Bernstein was on the beach at Ras Burka when the gunman opened fire on the Israelis from a hilltop. He said today that other Egyptian soldiers at a nearby post did nothing to stop or overpower the man. He also said Israeli vehicles trying to leave Sinai were prevented from travelling north to the Taba border checkpoint although Egyptian vehicles were allowed to pass.
FUNERAL SERVICES HELD
Funeral services were held in Jerusalem today for the three members of one family killed in the shooting rampage. The coffins of Jerusalem Magistrate Haman Shelah, his wife, Ilana, and their 12-year-old daughter, Zelil, lay in state outside the Supreme Court building. They were buried at Kibbutz Nachsholim. Two other young victims, Dinah Berri, 12, and Amir Baum, 10, were buried in Jerusalem.
Funeral services will be held later for Anita Griffel, 35, and Ofra Gila Turel, 12.
Speaking at the memorial ceremony at the Supreme Court building, Justice Minister Moshe Nissim said the Sinai attack had been cold-blooded murder and not a minor incident as depicted by Egyptian President Hosni Mubarak.
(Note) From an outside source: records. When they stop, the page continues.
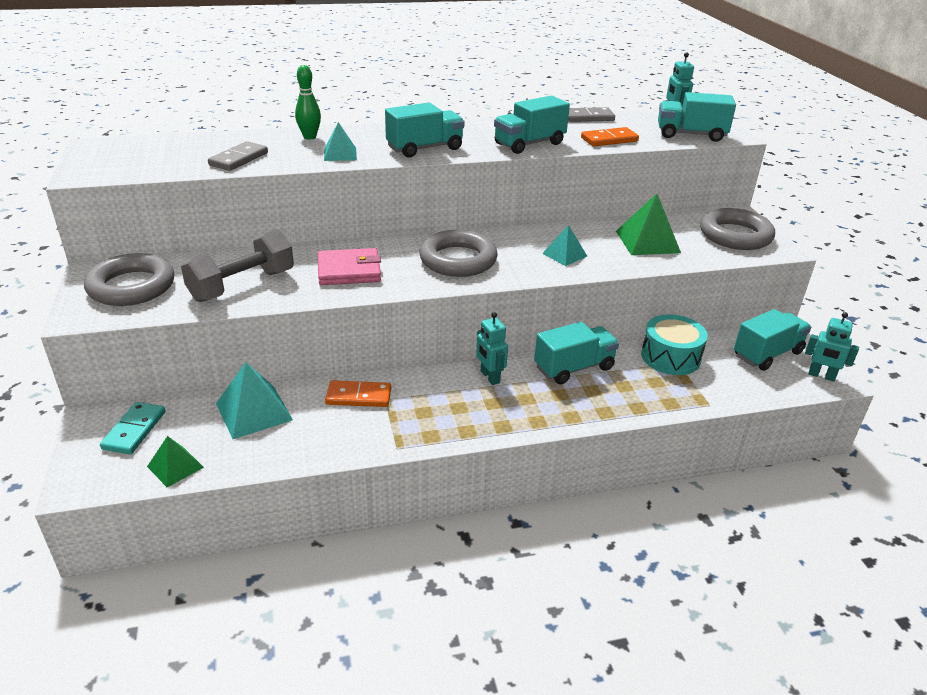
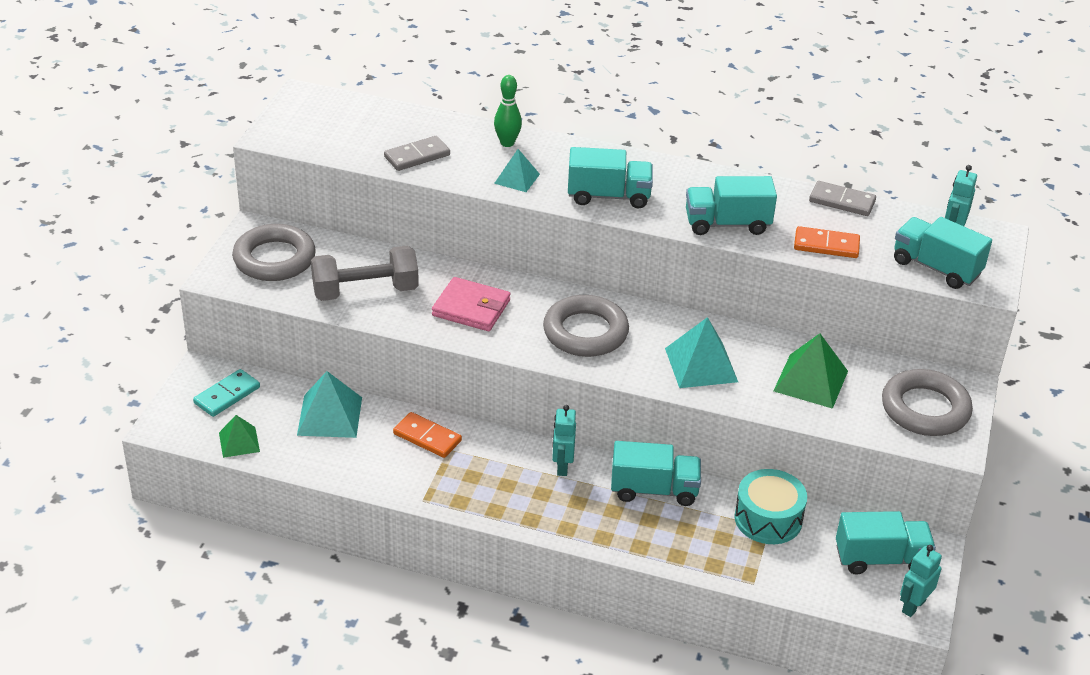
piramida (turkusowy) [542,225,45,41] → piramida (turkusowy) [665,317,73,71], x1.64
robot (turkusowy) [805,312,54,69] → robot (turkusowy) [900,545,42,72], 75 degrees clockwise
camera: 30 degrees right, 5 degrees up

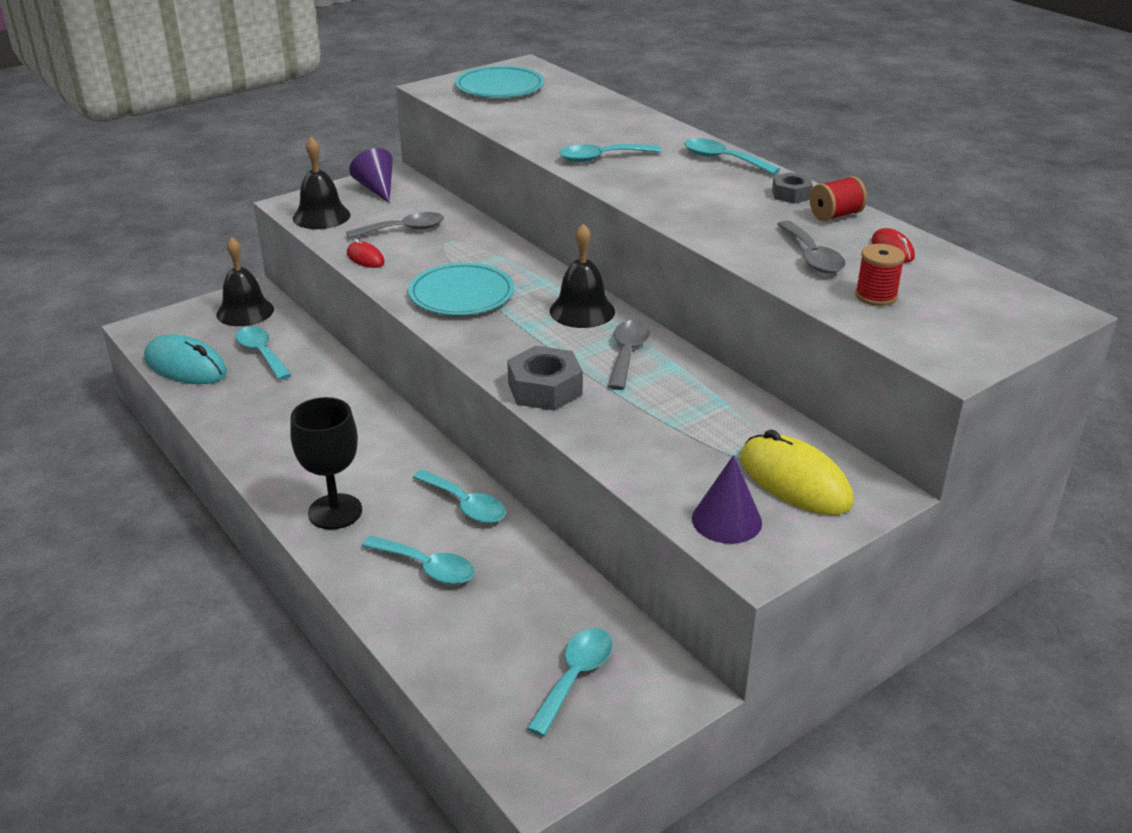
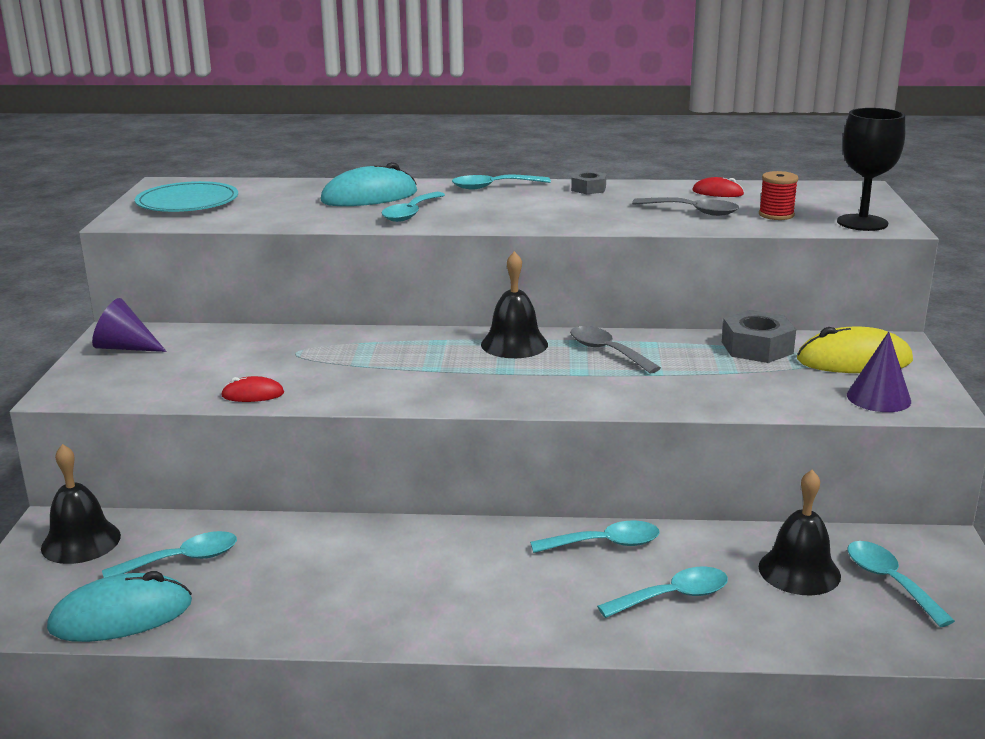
łyżka (turkusowy) [236,327,55,53] → łyżka (turkusowy) [102,531,135,47], 150 degrees clockwise
kielich (czarny) [290,397,72,133] → kielich (czarny) [837,108,68,123], relocated
dzwonek (czarny) [293,137,57,92] → dzwonek (czarny) [759,470,82,126], relocated
łyżka (szary) [346,212,98,27] → -
talerz (turkusowy) [408,263,106,52] → -
nakrętka (szary) [507,346,76,65] → nakrętka (szary) [722,310,74,53], relocated
szpulka (czerwony) [810,176,57,45] → -
- → myszka (turkusowy) [321,162,96,44]
camera: 50 degrees left, 10 degrees down

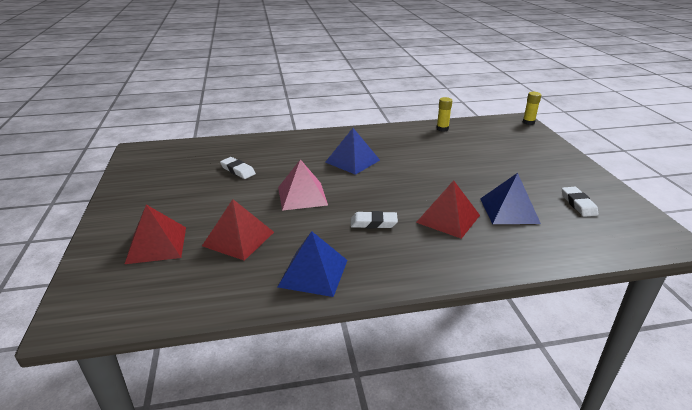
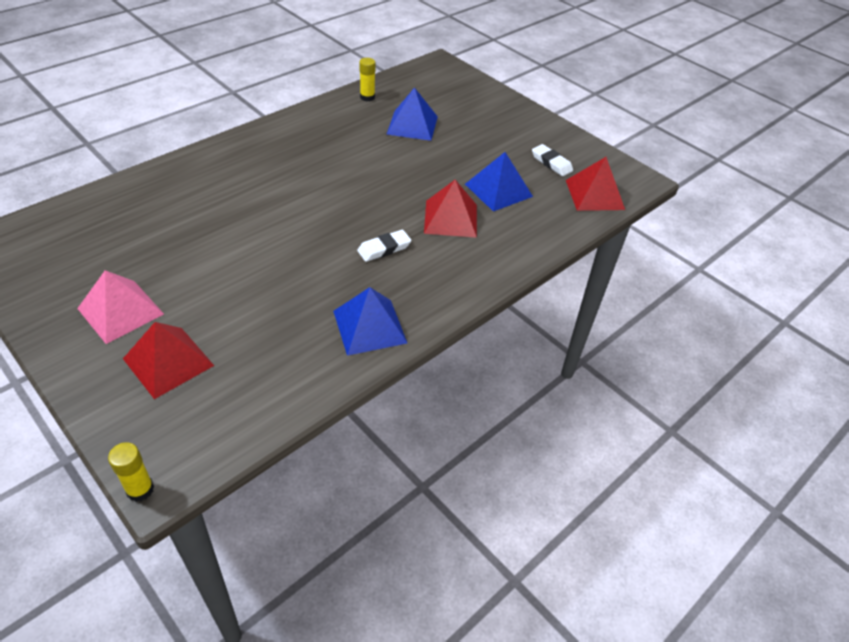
piramida (czerwony) [202,199,72,62] → piramida (czerwony) [566,157,59,54], relocated
gumka do mazania (biały) [220,157,36,22] → -
piramida (różowy) [278,159,50,52] → piramida (różowy) [77,270,87,74], relocated
piramida (niebieski) [325,128,55,47] → piramida (niebieski) [386,87,52,54], relocated
klej w sztyfcie (żółty) [523,92,18,33] → klej w sztyfcie (żółty) [108,442,46,60], relocated
camera: 35 degrees left, 15 degrees up

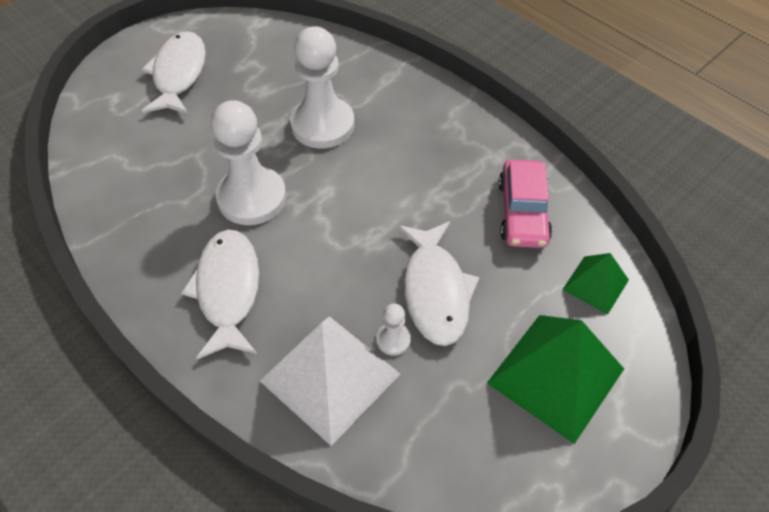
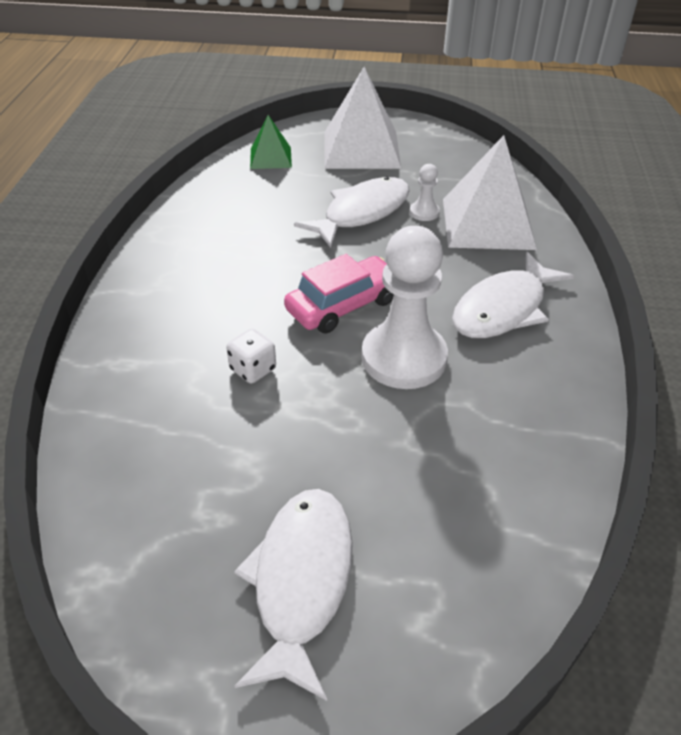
ryba (biały) [141,31,65,83] → ryba (biały) [234,489,119,212], 135 degrees clockwise
pionek (biały) [290,26,65,123] → kostka do gry (biały) [226,329,50,55]
piramida (zielony) [487,315,137,129] → piramida (biały) [325,66,76,103]
samochód (różowy) [498,159,54,89] → samochód (różowy) [284,254,110,80], relocated
camera: 130 degrees left, 10 degrees down

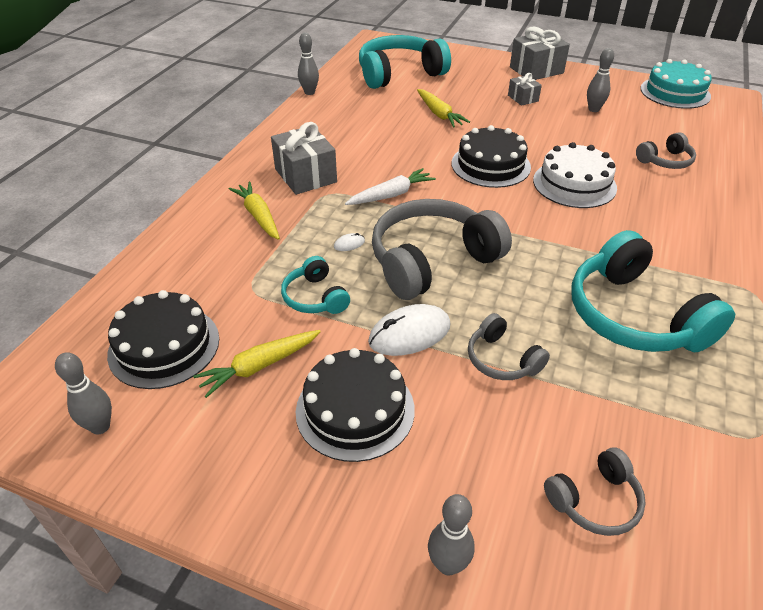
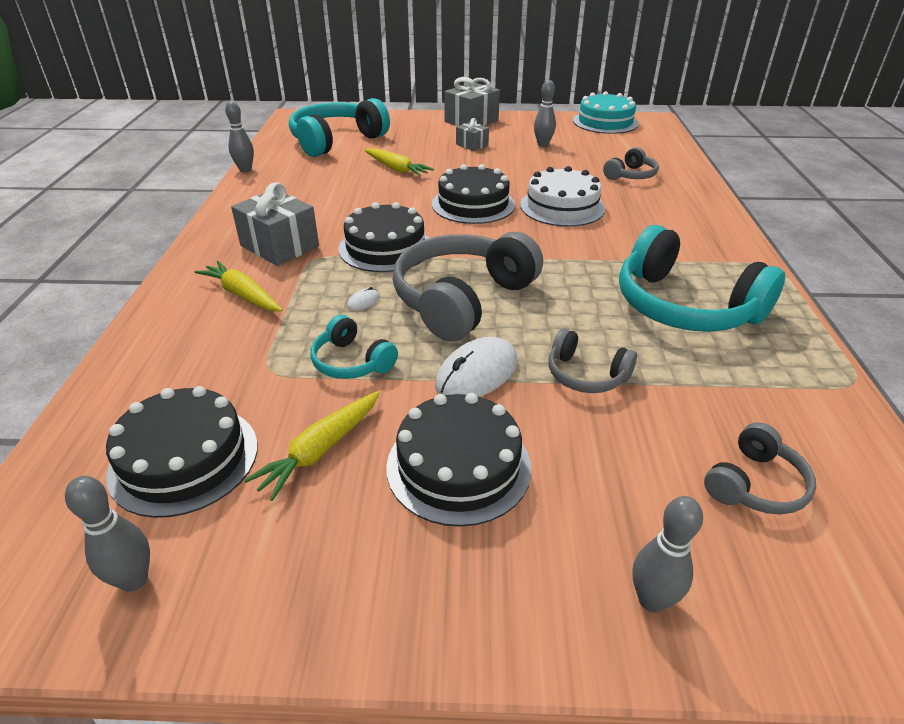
marchewka (biały) [345,168,91,37] → tort (czarny) [339,202,90,70]
camera: 20 degrees left, 5 degrees down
He noted that, according to first reports, the lives of the victims might have been saved by timely medical aid.
Feelings of bitterness toward the Egyptians were hardly mollified by a television clip shown here last night of American reporters questioning Mubarak about the shootings. Mubarak, interviewed on a Cairo street, seemed to shrug off the attack as a small incident, the work of a madman and of no importance.